Szukaj na tym blogu

środa, 2 sierpnia 2023

Fragmenty nieopublikowanej powieści "Sierpień". Rozdział 4. Tuchaczewski (1)







Niepokój, ledwo odczuwalny ale ciągły jak ćmiący ząb. Podobnie było w 19 lutego 1915 pod Łomżą, to samo uczucie. A następnego dnia Niemcy zaatakowali, zginął dowódca mojej roty, kapitan Wiesiełago a ja dostałem się do niewoli i wojna się dla mnie skończyła. Miałem niewiele czasu, żeby wykorzystać szansę. Zrobiłem co można było: pięć odznaczeń za bohaterstwo i awans na porucznika. I tak miałem sporo szczęścia, że trafiłem do najlepszej jednostki w armii cara-gwardyjskiego pułku Siemionowskiego. Pewnie pomogło ukończenia aleksandryjskiej szkoły wojskowej zaraz po korpusie kadetów. To był chyba jedyny dobry pomysł mojego ojca, nic mu nie wychodziło jak wielu zubożałym arystokratom. Nieudacznik a przy tym postępowiec. I jeszcze ten mezalians -ślub z chłopką pańszczyźnianą. Choć tak Bogiem a prawdą tylko dzięki jej energii i inteligencji nie przepadliśmy całkowicie. Co do mnie plany były zupełnie inne. Babka była uczennicą samego Antona Rubinsteina i jak to wirtuozka zatruwała nam wszystkim życie. Gdy zorientowali się, że mam słuch dawaj mnie zmuszać do gry na skrzypcach, okropieństwo. Nie mogłem tego wytrzymać, buntowałem się w końcu ojciec mimo, że pacyfista doszedł do wniosku, ze najlepiej umieścić mnie w korpusie kadetów. Chociaż raz zrobił coś sensownego. Pieniędzy nie było bo dzięki pomysłom ojca nasz folwark przepadł i właściwie biedowaliśmy w Moskwie ale matka dała radę skądś je wygospodarować. Najdziwniejsze jest to, że skrzypce, których tak nienawidziłem wożę ze sobą i czasami nawet gram, tylko jeden utwór- sonatę kreuzerowską.

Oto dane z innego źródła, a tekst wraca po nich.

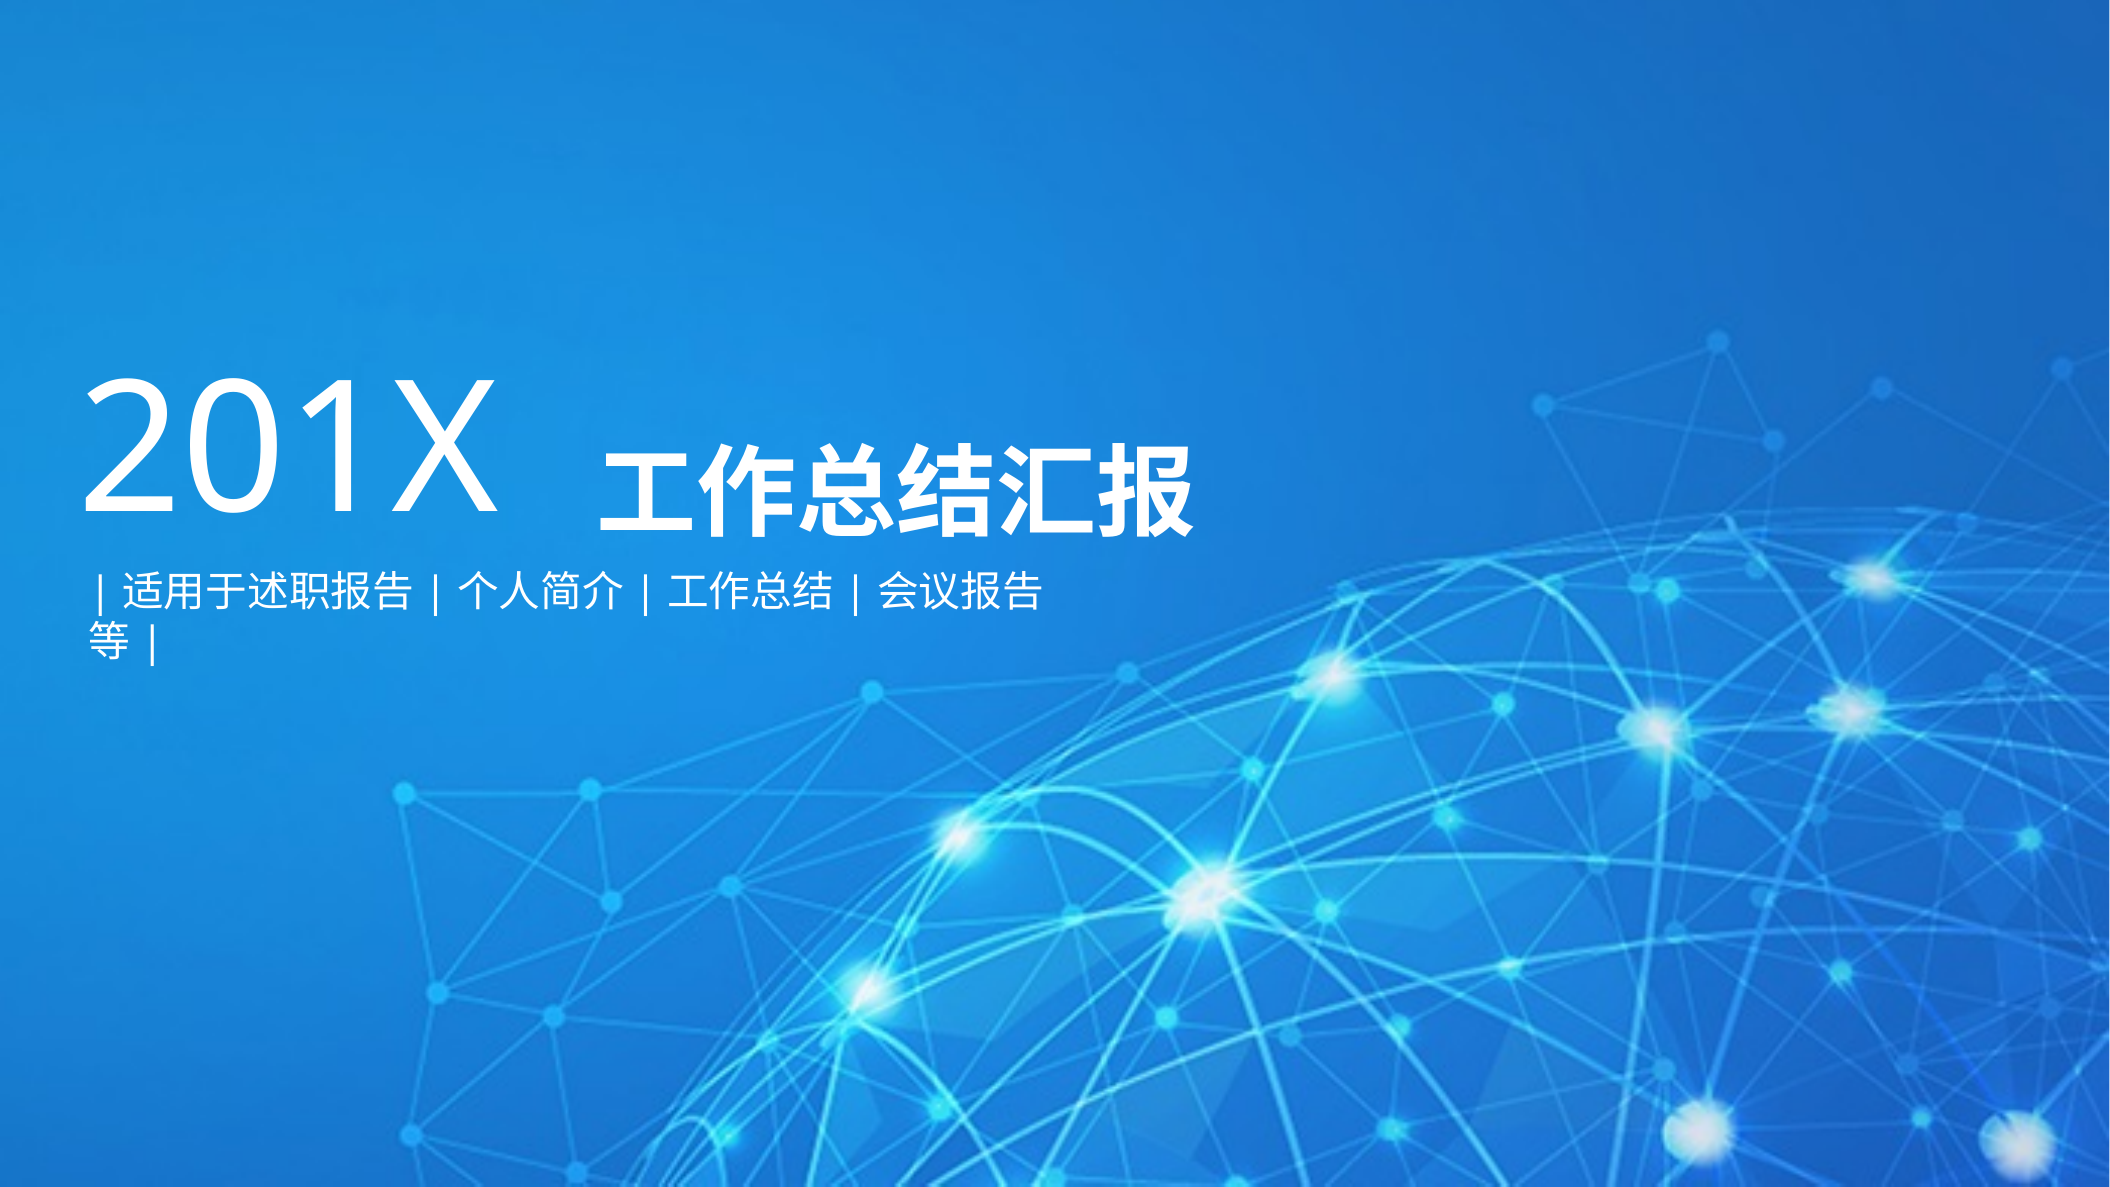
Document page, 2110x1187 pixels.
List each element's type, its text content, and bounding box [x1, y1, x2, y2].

text_box [0, 0, 2110, 1187]
text_box |适用于述职报告|个人简介|工作总结|会议报告等| [74, 557, 1093, 673]
text_box 201X [62, 320, 689, 556]
text_box 工作总结汇报 [582, 421, 1315, 557]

Czasu w niewoli też nie zmarnowałem, pomiędzy jedna a druga nieudaną zresztą ucieczką przeczytałem całą masę książek. Znalazłem też ciekawego towarzysza rozmów, Francuza wysokiego na jakieś trzy arszyny. Tak jak ja wiecznie uciekał i wiecznie go łapali. Z nim pewnie nie mieli problemów, z takim wzrostem i do tego z ogromnym nochalem rzucał się wszędzie w oczy. Jak on sie nazywał, de Gaulle czy jakoś tak. Właściwie to był ktoś taki sam jak ja, młody oficer zdający sobie doskonale sprawę z głupoty przełożonych i tępoty podwładnych dla którego wojna była ogromną szansą na wybicie się. I podobnie jak ja szybko wylądował w niewoli dzięki idiotom w dowództwie. Przegadałem z nim wiele godzin. strasznie był ciekaw historii Rosji tak jak ja Francji. Twierdził, że ustrój państwa nie ma żadnego znaczenia, liczą się tylko jego interesy i polityka zagraniczna. nieważne czy rządzi Ludwik XIV czy Bonaparte, ważne żeby trzymał wrogów Francji z daleka od jej granic. Rewolucja zgilotynowała króla ale to rewolucjoniści zwyciężyli Austriaków i Prusaków pod Valmy. Wtrąciłem, że to dzięki nowej taktyce: zastosowaniu tyraliery i atakowi kolumnami. Zgodził się ze mną ale zwrócił uwagę na rzecz ważną: tyraliera była już stosowana za panowania króla ale nikt nie odważył sie na jej zastosowanie na taką skalę. Tajemnica sukcesów Bonapartego nie tkwiła w tym, że całkowicie zerwał z przeszłością niszcząc armię królewską ale na tym,że twórczo wykorzystał to co w niej było najlepsze. Kiedyś długo się sprzeczaliśmy na temat wyprawy rosyjskiej Napoleona, on uważał ją za błąd,. Dziwne ale to ja Rosjanin musiałem tłumaczyć nosatemu Francuzowi, że bynajmniej. Działanie Bonapartego było logiczne, co miał niby robić? Czekać w Polsce aż wkroczą tam Rosjanie a z drugiej strony Austriacy i Prusacy? A to, że przegrał kampanię to już zupełnie inna sprawa.